Emma Bolden

Girls’ Life

In eighth grade Algebra I sat between two doll-eyed girls who were always moving, feet tapping, knees dancing, shoulders rolling. They’d read in a magazine that a body in constant motion cannot hold its calories against the thigh like fat. Cleanliness is next to godliness but thinness is even closer, the magazines told them, told us, splayed open on the bedroom floor, their pages white and eerie and accurate as angels. As brutal as angels, too, in their example of a life rightly lived. A girl life, all lace and vetiver, straight necklines, scooped hair, the slow frost of pale mauving each fingernail, an oval as perfect as any arc towards God. On every page the girls smiled like a good death, one that finds you sleeping so your loved ones can call it peace. And once I’d seen them, what else could I do? My shoulders rolled and rolled, an echo restless as the empty space between a gear’s teeth, the gear itself unstoppable, set into motion by a need that first belonged to someone else, like we had belonged first to God then our mothers, like we were all one body working hard to disappear.


Eigengrau

I patiented my history, bit my mouth to blood. I was a very good young. Stoppered up the complaints still hot. Shouldered my comportment with the openness of lace. Holied all my yearnings, tied a bracelet of because tight around both wrists. I waited for my becoming, a passage through which I might approach healed. I wished for empathy or elegy, forgot the concepts of wings and forgiveness, the field decking itself in yellow-jeweled gorse. The sky I remembered as a bright trash of rain, a wind sending the wrens screeching off with the worms in their beaks. There was a story someone told with ether. I tip-toed backwards from one hundred. Even my teeth turned numb. At night I lay long and felt limbless, listened for the hours whispering against my hair. I knew no freedom like both eyes closed, a gray intrinsic to the space I entered before the luck that was losing all thought of myself. And the night held me so dutifully. I was good enough to learn there was nothing I should want so much as the sweet gravity of sleep. When I closed my eyes, I swam a gray set of waters seeking the larger stream.

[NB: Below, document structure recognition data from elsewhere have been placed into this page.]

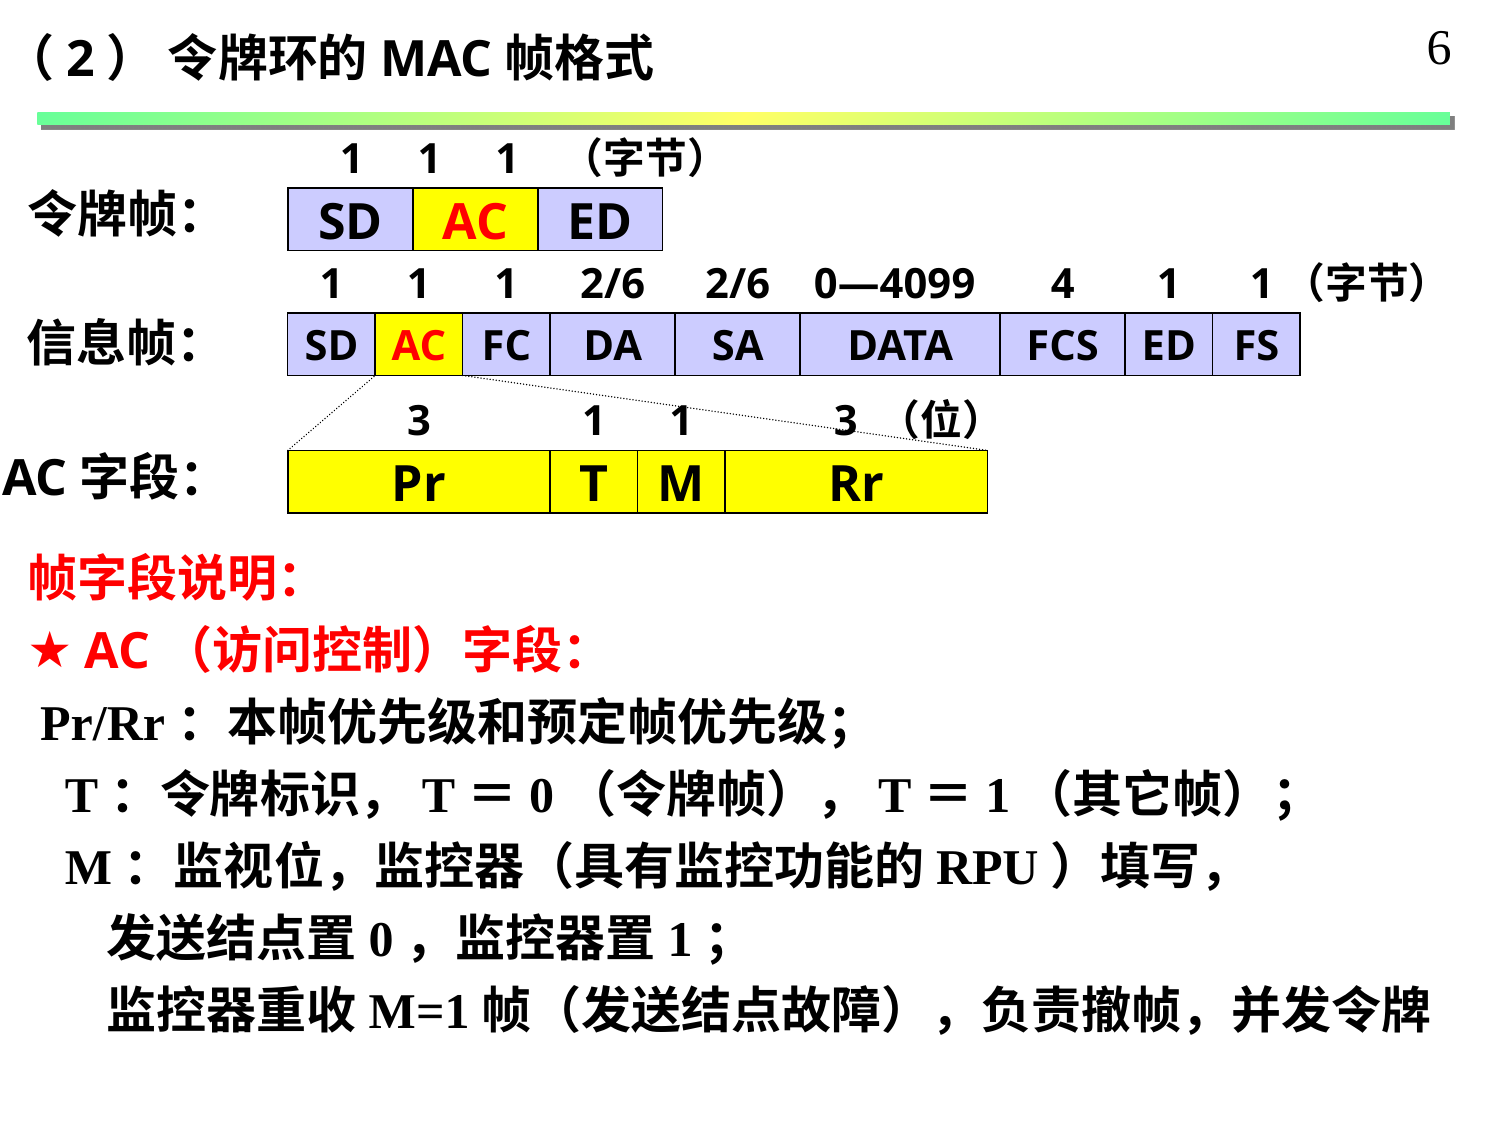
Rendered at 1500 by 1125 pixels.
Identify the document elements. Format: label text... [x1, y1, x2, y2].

text_box 6 [1411, 7, 1467, 82]
text_box 帧字段说明： AC（访问控制）字段： Pr/Rr：本帧优先级和预定帧优先级； T：令牌标识，T＝0（令牌帧），T＝1（其它帧）； M：监视位，监控器（具有监控功能的RPU）填写， 发送结点置0，监控器置1； 监控器重收M=1帧（发送结点故障），负责撤帧，并发令牌 [12, 527, 1500, 1046]
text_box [0, 125, 1438, 514]
text_box （2） 令牌环的MAC帧格式 [0, 18, 670, 94]
text_box [37, 112, 1450, 125]
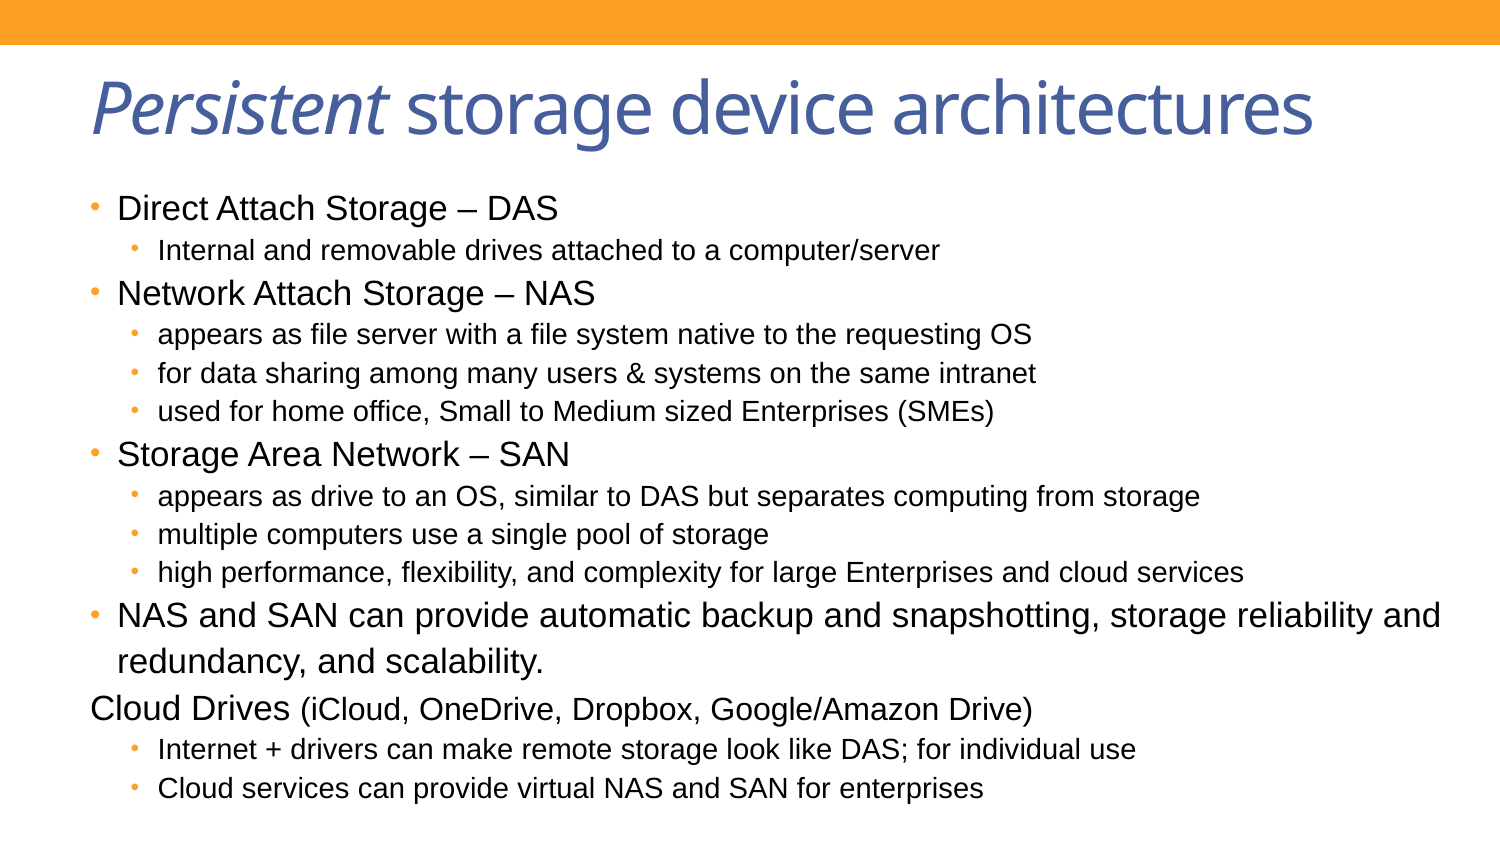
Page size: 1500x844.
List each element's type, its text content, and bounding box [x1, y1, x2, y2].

Emma Bolden is the author of a memoir, The Tiger and the Cage: A Memoir of a Body in Crisis (Soft Skull), and the poetry collections House Is an Enigma, medi(t)ations, and Maleficae. Her fourth collection, God Elegy, is forthcoming from BOA Editions. Her work has appeared in such journals as Ploughshares, The Gettysburg Review, the New England Review, The Seneca Review, Pleiades, Prairie Schooner, TriQuarterly, and Shenandoah. The recipient of an NEA Fellowship, she is an editor of Screen Door Review.